Was there ever a Model T made with a HARD top as in a steel top as opposed to fabric?
"California Top" was one a few an era accessory kits to transform a Touring into a "Hardtop".
If there were any all-steel Califunny Tops I'm unaware of them. The ones I've seen were wood and fabric construction with a minimal amount of metal.
Yes, "California Tops" were fixed tops, but usually made of top material on a fixed "bow" frame. The fancier ones even had headliners. In '37 a guy named Carson started making very fancy ones, often put on "chopped" cars. I once worked on a '36 Ford trunk-back convertible sedan that was chopped in '37 and had a Carson Top with dome lights; reportedly Carson's 4th top. Second owner still owned it (the guy that had it chopped and topped!--but he's passed away many years ago).
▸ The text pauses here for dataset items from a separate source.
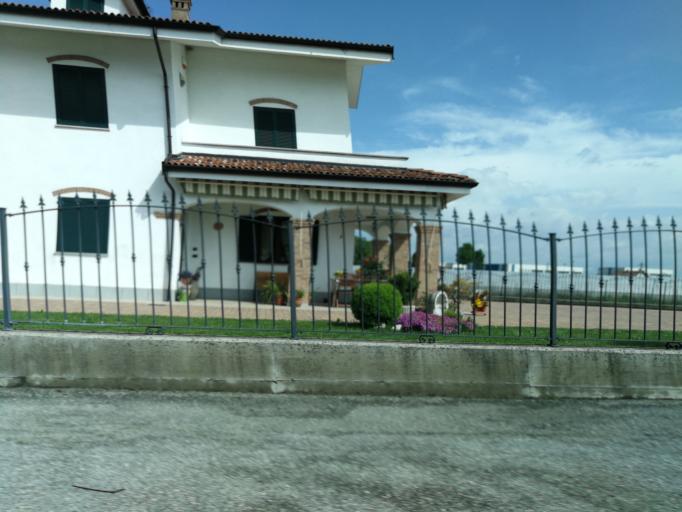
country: IT
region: Piedmont
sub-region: Provincia di Cuneo
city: Faule
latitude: 44.8027
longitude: 7.5781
So there were no "steel" hard top sedans produced by Ford factories.
Even the coupes and sedans didn't have steel tops.
John, I think our answers may be at cross-purposes to your question. Antique car body construction and types is a little foreign to folks accustomed to the latter-day concept of steel tops, "hard tops" if you will, as opposed to "convertibles".
In the Model T era, the main distinction was between "open cars", that is, cars with folding fabric tops and no glass side-windows, and "closed cars". Model Ts were offered with coupe and sedan bodies, in different years, center-door, two-door and four-door sedans with fixed tops and glass side windows.
In the open car era, "convertibles" were designated as either "convertible coupes" or "convertible sedans", as they included glass side windows which would "convert" to a true closed car when the top was up. Open cars had to rely on side curtains which were snapped to fasteners on the top irons, held by rods inserted into the doors, kind of like pitching a pup tent for inclement weather.
Construction of the enclosed body types was wood frame with steel body panels, the top or "roof", if you will, was fabric over a wood frame, usually reinforced by wire mesh, and padded with a layer of batting. In fact, this was the method of construction for the tops of all enclosed cars regardless of make or price well into the mid-1930's. The reason being not that a full steel top couldn't be produced, but the body engineers of the time felt (rightly) that enclosing the occupants of an automobile under a "tin roof" in a blazing sun would only add to the discomfort of the drumming of such a large relatively flat panel subjected to the vibrations of a car in motion over varying road surfaces.
Most makes finally adopted an all-steel top by 1938, when "streamlined" body designs lent themselves to rounded, sort of "potato bug" shapes that made for tops with fairly deep compound curves, strengthening the top panel against oil-canning and drumming.
There, doubtless TMI . . . if so, I 'pologize.
How about the improved car?
Or was it still wood, chicken wire, and fabric covered?
Improved car roof:
"All Steel" meant that there was no structural body wood involved. Wood was still inserted for upholstery tacking and for the top material support.
I had a Tudor that I put a new roof on so I am familiar with that type of roof. I removed the "original" roof which was in surprisingly good shape but did need to be replaced as it did leak.
What prompted my original question was I had "heard" of a Model T sedan for sale that had a steel roof(top). I had never heard of that before so I brought my question to the experts here who have provided me with my answer.